**GIVEN PASSAGE:**
Drawbacks of my approach
One issue I found with this, is that the user authentication can only be applied to the Istio Ingress Gateway, meaning that in a production environment separate gateway deployments should probably be used for authenticated and unauthenticated endpoints. My workaround makes this issue more dire, as the Lua script cannot distinguish between endpoints that should be authenticated and endpoints that should not.
My demo is also lacking a logout mechanism. In a productive setup a proper tool should be used for handling the authentication callbacks, e.g. OAuth2 Proxy. Adding support to Istio for retrieving the JWT from cookies would also simplify the whole process immensely.
Comparison with other approaches
When Istio is not already part of your setup, you probably should not install it just for user authentication. Instead two patterns have been used in previous projects of mine, that can enhance an application with authentication on the infrastructure layer in Kubernetes.
The first is using a sidecar container in your application pods running for example keycloak-gatekeeper . This means, each of your pods will grow in size and your requests will pass through the sidecar, which poses a similar overhead as Istio (but for less gain). Edit: keycloak-gatekeeper has been sunsetted in favor of oauth2-proxy since my research for this article. The approach is still valid, since OAuth2-Proxy can be deployed as sidecar.

**WHAT IS REQUIRED:**
Carry on the write-up about user authentication with Istio and Kubernetes, starting after its last sentence.

**PROVIDED RECORDS:**
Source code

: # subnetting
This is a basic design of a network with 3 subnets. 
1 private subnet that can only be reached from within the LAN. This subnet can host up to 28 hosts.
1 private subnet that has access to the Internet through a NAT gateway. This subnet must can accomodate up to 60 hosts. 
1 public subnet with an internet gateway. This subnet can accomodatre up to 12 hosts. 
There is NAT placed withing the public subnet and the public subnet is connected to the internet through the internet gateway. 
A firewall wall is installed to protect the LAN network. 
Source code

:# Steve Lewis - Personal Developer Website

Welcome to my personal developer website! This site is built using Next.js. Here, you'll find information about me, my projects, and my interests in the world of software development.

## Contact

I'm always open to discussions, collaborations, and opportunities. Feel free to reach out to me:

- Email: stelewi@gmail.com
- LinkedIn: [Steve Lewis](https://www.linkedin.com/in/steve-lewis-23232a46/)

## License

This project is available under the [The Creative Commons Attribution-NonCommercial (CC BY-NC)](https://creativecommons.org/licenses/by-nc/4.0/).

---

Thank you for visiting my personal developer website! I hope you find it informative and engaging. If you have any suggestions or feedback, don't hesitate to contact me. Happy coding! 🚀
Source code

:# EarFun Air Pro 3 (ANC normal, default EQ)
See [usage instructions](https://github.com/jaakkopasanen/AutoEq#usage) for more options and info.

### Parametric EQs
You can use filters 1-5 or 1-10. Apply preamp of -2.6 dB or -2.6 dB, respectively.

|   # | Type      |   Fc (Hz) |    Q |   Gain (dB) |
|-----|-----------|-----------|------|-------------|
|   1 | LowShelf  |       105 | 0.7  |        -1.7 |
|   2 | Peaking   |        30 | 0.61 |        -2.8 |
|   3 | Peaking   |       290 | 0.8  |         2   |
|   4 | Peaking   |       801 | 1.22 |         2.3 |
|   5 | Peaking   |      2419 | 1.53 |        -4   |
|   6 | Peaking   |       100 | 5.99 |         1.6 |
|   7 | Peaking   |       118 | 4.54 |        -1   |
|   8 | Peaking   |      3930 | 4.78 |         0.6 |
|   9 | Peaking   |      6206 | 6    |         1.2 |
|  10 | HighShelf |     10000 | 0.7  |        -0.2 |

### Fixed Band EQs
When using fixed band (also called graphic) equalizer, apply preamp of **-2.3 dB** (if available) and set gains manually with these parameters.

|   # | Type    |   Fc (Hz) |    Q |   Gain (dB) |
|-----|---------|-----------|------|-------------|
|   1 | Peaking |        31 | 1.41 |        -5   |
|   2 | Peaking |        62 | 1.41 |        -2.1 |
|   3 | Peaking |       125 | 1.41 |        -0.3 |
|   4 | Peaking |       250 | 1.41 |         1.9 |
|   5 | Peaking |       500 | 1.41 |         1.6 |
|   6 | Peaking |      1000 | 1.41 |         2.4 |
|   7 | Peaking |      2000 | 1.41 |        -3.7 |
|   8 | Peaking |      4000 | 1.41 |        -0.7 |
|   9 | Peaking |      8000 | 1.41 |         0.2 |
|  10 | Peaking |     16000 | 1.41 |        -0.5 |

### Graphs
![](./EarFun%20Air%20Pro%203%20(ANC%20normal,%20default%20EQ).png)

**RESPONSE AREA:**
The second alternative is securing your application at the Ingress level using the OAuth2-Proxy integration of ingress-nginx. Here, for each request received by nginx, an authentication subrequest is made to OAuth2-Proxy, which supports many cloud providers and Open Source SSO solutions natively. The overhead is lower than with the sidecar approach, but you still need one OAuth2-Proxy deployment per OAuth2 client, as multiple configs are not supported.
While both approaches allow restricting logins to some groups (depending on the used provider in case of OAuth2-Proxy), they still are not as flexible and powerful as Istio.
Closing remarks
Enabling user authentication was not as easy as I initially thought. To be fair, the documentation that sent me on my journey only talks about authentication for attached credentials so I have expected more than it was promised. I still think that it would be nice to have a simple option to “switch on“ authentication, maybe through integration with OAuth2-Proxy similar to how ingress-nginx solved it. But you can already use Request Authentication in Istio to transparently authenticate user requests with some extra work, and I think it is really neat.